Am 2024-10-24 20:20, schrieb Eric Norris:
I have opened the vote for "Add persistent curl share handles":
https://wiki.php.net/rfc/curl_share_persistence

Apologies, I wanted to chime in before the vote started, but I was too busy. Nevertheless I want to share my reasons for voting "no" on this RFC:

Persistent handles / resources / objects violate PHP’s shared-nothing request model, which is one fundamental part of how PHP works from my mental model. That's why I generally believe that persisting data across requests is generally unsafe, especially when used with stateful connections like a database connection. HTTP is generally stateless and I generally trust curl to do the right thing, which makes this somewhat safer, nevertheless the RFC would still be exposing a configurable (and thus stateful) object to an unknown number of future requests.

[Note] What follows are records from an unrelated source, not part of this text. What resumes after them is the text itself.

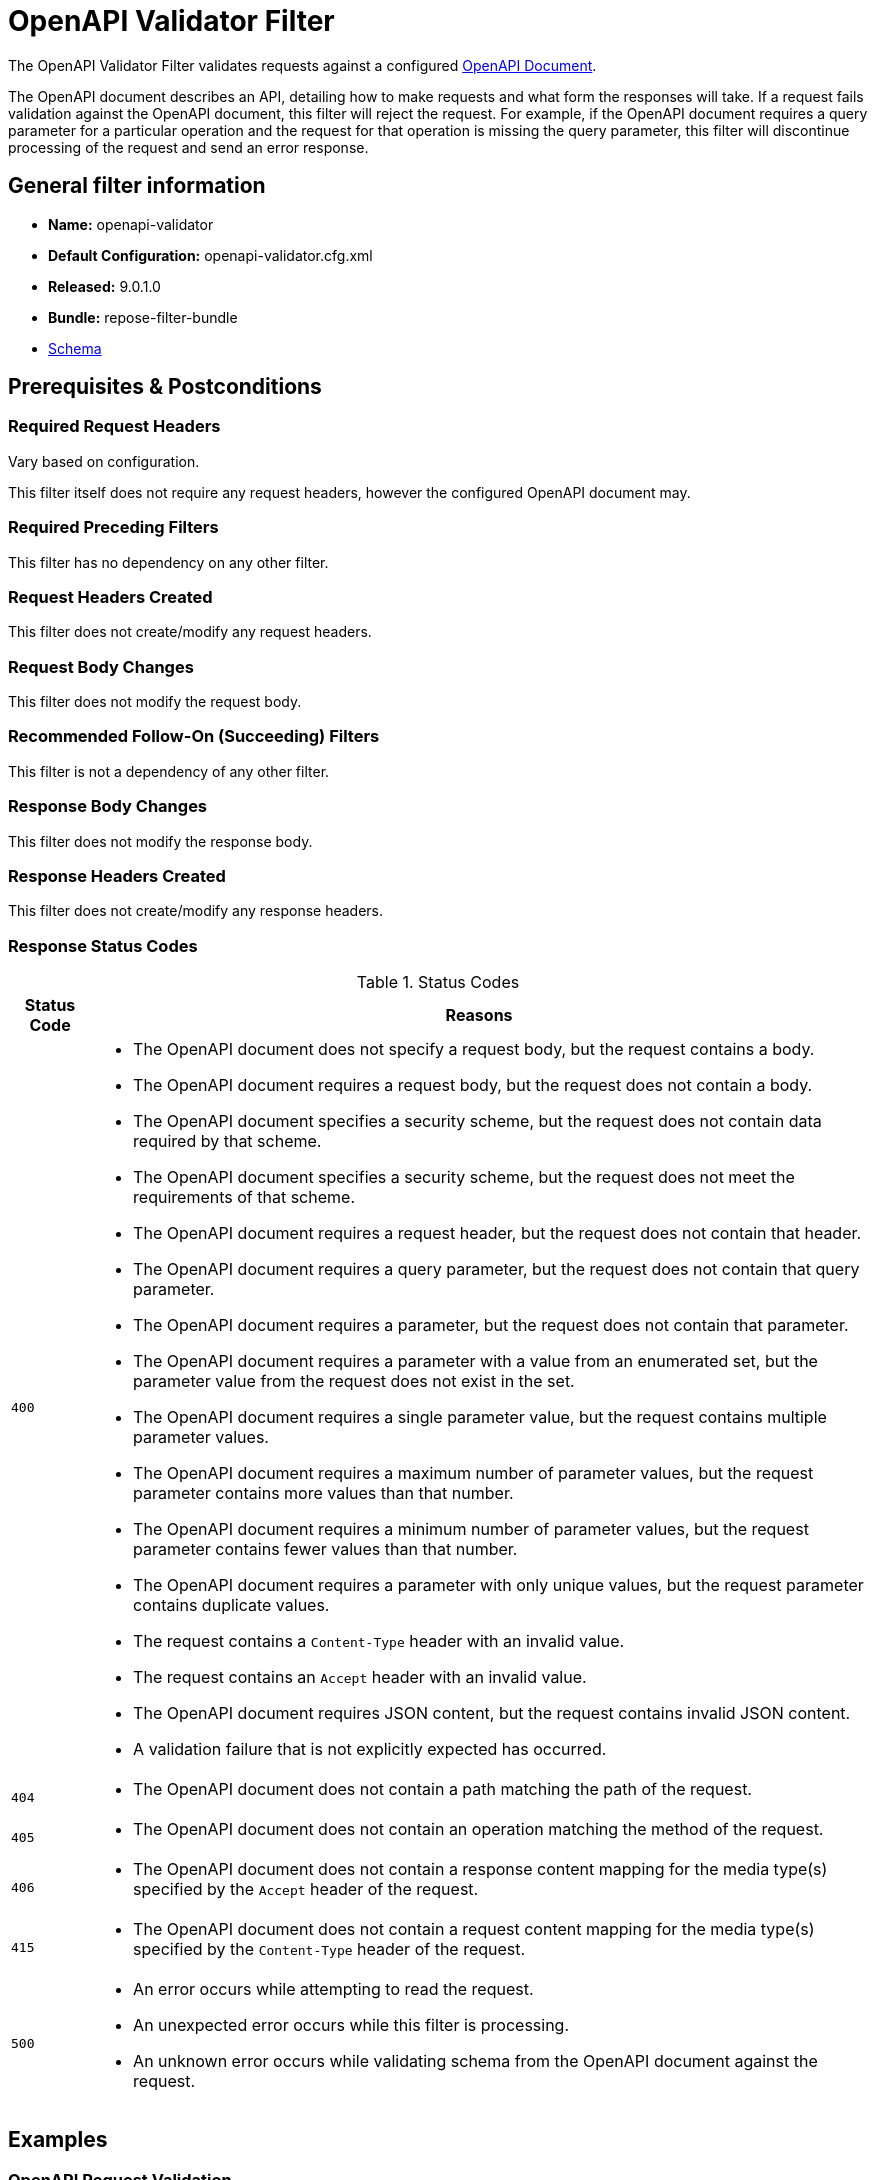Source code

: = OpenAPI Validator Filter

The OpenAPI Validator Filter validates requests against a configured https://github.com/OAI/OpenAPI-Specification[OpenAPI Document].

The OpenAPI document describes an API, detailing how to make requests and what form the responses will take.
If a request fails validation against the OpenAPI document, this filter will reject the request.
For example, if the OpenAPI document requires a query parameter for a particular operation and the request for that operation is missing the query parameter, this filter will discontinue processing of the request and send an error response.

== General filter information
* *Name:* openapi-validator
* *Default Configuration:* openapi-validator.cfg.xml
* *Released:* 9.0.1.0
* *Bundle:* repose-filter-bundle
* link:../schemas/openapi-validator.xsd[Schema]

== Prerequisites & Postconditions
=== Required Request Headers
Vary based on configuration.

This filter itself does not require any request headers, however the configured OpenAPI document may.

=== Required Preceding Filters
This filter has no dependency on any other filter.

=== Request Headers Created
This filter does not create/modify any request headers.

=== Request Body Changes
This filter does not modify the request body.

=== Recommended Follow-On (Succeeding) Filters
This filter is not a dependency of any other filter.

=== Response Body Changes
This filter does not modify the response body.

=== Response Headers Created
This filter does not create/modify any response headers.

=== Response Status Codes
[cols="2", options="header,autowidth"]
.Status Codes
|===
| Status Code
| Reasons

| `400`
a| * The OpenAPI document does not specify a request body, but the request contains a body.
   * The OpenAPI document requires a request body, but the request does not contain a body.
   * The OpenAPI document specifies a security scheme, but the request does not contain data required by that scheme.
   * The OpenAPI document specifies a security scheme, but the request does not meet the requirements of that scheme.
   * The OpenAPI document requires a request header, but the request does not contain that header.
   * The OpenAPI document requires a query parameter, but the request does not contain that query parameter.
   * The OpenAPI document requires a parameter, but the request does not contain that parameter.
   * The OpenAPI document requires a parameter with a value from an enumerated set, but the parameter value from the request does not exist in the set.
   * The OpenAPI document requires a single parameter value, but the request contains multiple parameter values.
   * The OpenAPI document requires a maximum number of parameter values, but the request parameter contains more values than that number.
   * The OpenAPI document requires a minimum number of parameter values, but the request parameter contains fewer values than that number.
   * The OpenAPI document requires a parameter with only unique values, but the request parameter contains duplicate values.
   * The request contains a `Content-Type` header with an invalid value.
   * The request contains an `Accept` header with an invalid value.
   * The OpenAPI document requires JSON content, but the request contains invalid JSON content.
   * A validation failure that is not explicitly expected has occurred.

| `404`
a| * The OpenAPI document does not contain a path matching the path of the request.

| `405`
a| * The OpenAPI document does not contain an operation matching the method of the request.

| `406`
a| * The OpenAPI document does not contain a response content mapping for the media type(s) specified by the `Accept` header of the request.

| `415`
a| * The OpenAPI document does not contain a request content mapping for the media type(s) specified by the `Content-Type` header of the request.

| `500`
a| * An error occurs while attempting to read the request.
   * An unexpected error occurs while this filter is processing.
   * An unknown error occurs while validating schema from the OpenAPI document against the request.
|===

== Examples
=== OpenAPI Request Validation
This configuration will validate inbound requests against an OpenAPI document.

[source, xml]
.openapi-validator.cfg.xml
----
<openapi-validator xmlns="http://docs.openrepose.org/repose/openapivalidator/v1.0"
                   href="https://raw.githubusercontent.com/OAI/OpenAPI-Specification/3.0.2/examples/v3.0/petstore.yaml"/> <!--1-->
----
<1> A URL which specifies where the OpenAPI document to use for validation is located and how to access it.  +
    This reference can be either local or remote, absolute or relative. +
    If relative, this reference will be resolved as a file in the *Repose* configuration root directory. +
    Scheme (e.g., `http:`, `file:`) support is determined by the JVM running this filter.

== Additional Information
This filter is backed by the https://bitbucket.org/atlassian/swagger-request-validator[Swagger Request Validator] library.
As such, the validations supported by this filter are exactly those supported by that library.

=== Validation Failure Priority
If a request fails validation due to more than one issue, the issue with the highest priority will be used to set the response status code and reason.

The following list provides all request validation issues handled by this filter in priority order (i.e., issues higher on the list will be used over issues lower on the list):

. Path missing
. Method not allowed
. Unexpected body
. Missing body
. Missing security
. Invalid security
. Missing header
. Missing query
. Missing parameter
. Invalid enum parameter
. Invalid parameter collection
. Invalid parameter collection format
. Parameter collection contains too many items
. Parameter collection contains too few items
. Parameter collection contains duplicate items
. Invalid content type
. Content type not allowed
. Invalid accept type
. Accept type not allowed
. Invalid JSON content
. Unknown schema validation problem
. Any other validation failure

I'm especially concerned, because the documentation for `curl_share_init()` uses `CURL_LOCK_DATA_COOKIE` as the example. I would also assume that sharing a cookie jar amongst several requests is the primary use case for leveraging a curl share handle, given that curl already performs in-request connection reuse when reusing a single CurlHandle or when performing requests with a CurlMultiHandle. Accidentally sharing a cookie jar for unrelated requests due to a badly chosen `$persistent_id` sounds like a vulnerability to is bound to happen to someone.

Your RFC then lists "DNS lookups" as one of the possible things that would be sped up. Caching DNS lookups is already a solved problem: Install a caching resolver on your server. These commonly come with features such as pre-fetching, ensuring that commonly-performed lookups will stay cached at all times. As for sharing a TLS or HTTP connection, this might or might not lead to vulnerabilities similarly to cookie sharing, when TLS client certificates are used for authentication.

Lastly there does not appear to be a way to close a persistent share handle either implicitly or explicitly, making it hard to reset the share handle to a well-defined state / to know what state the share handle is in. Also badly chosen `$persistent_id`s might result in a large number of handles accumulating, without any kind of garbage collection. For the existing persistent handles (e.g. for database connections), the ID is chosen by PHP itself, ensuring a somewhat predictable behavior.

All in all, this RFC sounds like a foot-gun just waiting to go off and the RFC text is little more than a stub which does not inspire confidence that all the possible consequences have been fully thought-through. After all the pros and cons would also need to be documented in PHP’s documentation and the RFC text would be a good source for the documentation team.